As an (Ugly) American, most of this is just stuff I see on reuters.com.  I watch things like the war in Iraq and brutal crackdowns on protesting monks in Myanmar with little more than desultory interest.  "I feel bad, but what can I do?  I'm all the way over here; they're all the way over there."  This is what most people think.  Making it doubly hard to empathize is the fact that nothing like that is happening outside your window.  For most Americans, nothing like that has ever happened outside their windows.

And my situation is more insular than most.  I live in a very rural, very affluent community with essentially no population diversity.  In short, it is Whitelandia, and rich Whitelandia at that.

So what the fuck do I care about all these downtrodden people in the rest of the world for?  I've got the good life!  Right?  Right?

Sure.  The good life.  When I was young, though, I met someone who told me that leading a good life just isn't enough.  At first the idea was foreign to me.  My parents had raised me to believe that if I just was kind and generous in the course of my daily life, I could make a difference.  This isn't true.  No matter how kind and generous I am, it just isn't going to make a difference for some poor kid in the Philippines living in a trash heap.
========================================================================
Short exercise A ->
Convert the records from their first line through the line containing "Tunis: 9:07 -> 11:07", inclusive, into a JSON list of strings with one string per line.
The passage and the records are unrelated material.
========================================================================
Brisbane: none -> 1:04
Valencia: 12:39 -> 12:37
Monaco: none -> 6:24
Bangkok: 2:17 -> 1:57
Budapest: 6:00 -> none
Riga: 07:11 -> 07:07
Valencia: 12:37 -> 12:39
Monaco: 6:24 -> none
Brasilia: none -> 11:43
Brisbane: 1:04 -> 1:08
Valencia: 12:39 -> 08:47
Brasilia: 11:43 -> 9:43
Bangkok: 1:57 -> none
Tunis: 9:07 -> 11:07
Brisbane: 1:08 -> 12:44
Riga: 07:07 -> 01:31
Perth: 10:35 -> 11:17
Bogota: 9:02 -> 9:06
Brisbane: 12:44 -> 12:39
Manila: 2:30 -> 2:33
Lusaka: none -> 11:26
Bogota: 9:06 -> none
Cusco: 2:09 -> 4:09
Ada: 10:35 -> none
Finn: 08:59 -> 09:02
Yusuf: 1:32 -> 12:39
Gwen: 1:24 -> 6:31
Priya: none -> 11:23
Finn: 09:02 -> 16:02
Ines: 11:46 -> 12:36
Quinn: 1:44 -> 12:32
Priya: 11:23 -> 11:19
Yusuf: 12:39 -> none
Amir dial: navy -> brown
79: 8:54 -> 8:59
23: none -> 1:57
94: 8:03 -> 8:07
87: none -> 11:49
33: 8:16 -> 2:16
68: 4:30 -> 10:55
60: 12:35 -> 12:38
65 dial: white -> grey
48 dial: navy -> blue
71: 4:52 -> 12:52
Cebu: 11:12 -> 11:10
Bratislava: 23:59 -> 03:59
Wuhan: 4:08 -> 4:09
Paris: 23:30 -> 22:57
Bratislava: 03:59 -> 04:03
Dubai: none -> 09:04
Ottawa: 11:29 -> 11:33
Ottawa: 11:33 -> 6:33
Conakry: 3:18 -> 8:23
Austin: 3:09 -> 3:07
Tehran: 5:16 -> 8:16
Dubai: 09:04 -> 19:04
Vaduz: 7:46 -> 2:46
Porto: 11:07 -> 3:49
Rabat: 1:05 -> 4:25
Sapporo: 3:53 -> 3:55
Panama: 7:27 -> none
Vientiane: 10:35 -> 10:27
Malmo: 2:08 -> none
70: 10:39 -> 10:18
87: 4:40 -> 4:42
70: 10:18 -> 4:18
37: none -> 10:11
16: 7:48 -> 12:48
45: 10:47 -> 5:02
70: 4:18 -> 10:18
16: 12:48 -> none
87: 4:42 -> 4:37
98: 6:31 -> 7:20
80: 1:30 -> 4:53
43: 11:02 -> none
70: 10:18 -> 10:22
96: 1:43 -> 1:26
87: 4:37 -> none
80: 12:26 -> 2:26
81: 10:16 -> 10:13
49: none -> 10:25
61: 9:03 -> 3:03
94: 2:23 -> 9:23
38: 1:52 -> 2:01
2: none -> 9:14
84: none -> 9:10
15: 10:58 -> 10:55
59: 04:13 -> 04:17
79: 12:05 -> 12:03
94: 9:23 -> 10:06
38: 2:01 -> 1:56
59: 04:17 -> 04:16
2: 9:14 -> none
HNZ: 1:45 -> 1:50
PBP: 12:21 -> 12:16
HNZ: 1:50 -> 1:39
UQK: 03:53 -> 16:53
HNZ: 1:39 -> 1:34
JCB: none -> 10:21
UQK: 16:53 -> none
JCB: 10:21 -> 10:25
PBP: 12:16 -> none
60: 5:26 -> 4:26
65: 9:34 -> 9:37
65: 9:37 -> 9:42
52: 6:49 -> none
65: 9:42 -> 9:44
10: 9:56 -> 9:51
========================================================================
Short exercise B ->
How does the passage describe the community the writer lives in?

Worked solution A ->
[
  "Brisbane: none -> 1:04",
  "Valencia: 12:39 -> 12:37",
  "Monaco: none -> 6:24",
  "Bangkok: 2:17 -> 1:57",
  "Budapest: 6:00 -> none",
  "Riga: 07:11 -> 07:07",
  "Valencia: 12:37 -> 12:39",
  "Monaco: 6:24 -> none",
  "Brasilia: none -> 11:43",
  "Brisbane: 1:04 -> 1:08",
  "Valencia: 12:39 -> 08:47",
  "Brasilia: 11:43 -> 9:43",
  "Bangkok: 1:57 -> none",
  "Tunis: 9:07 -> 11:07"
]

Worked solution B ->
It is very rural and very affluent, with essentially no population diversity.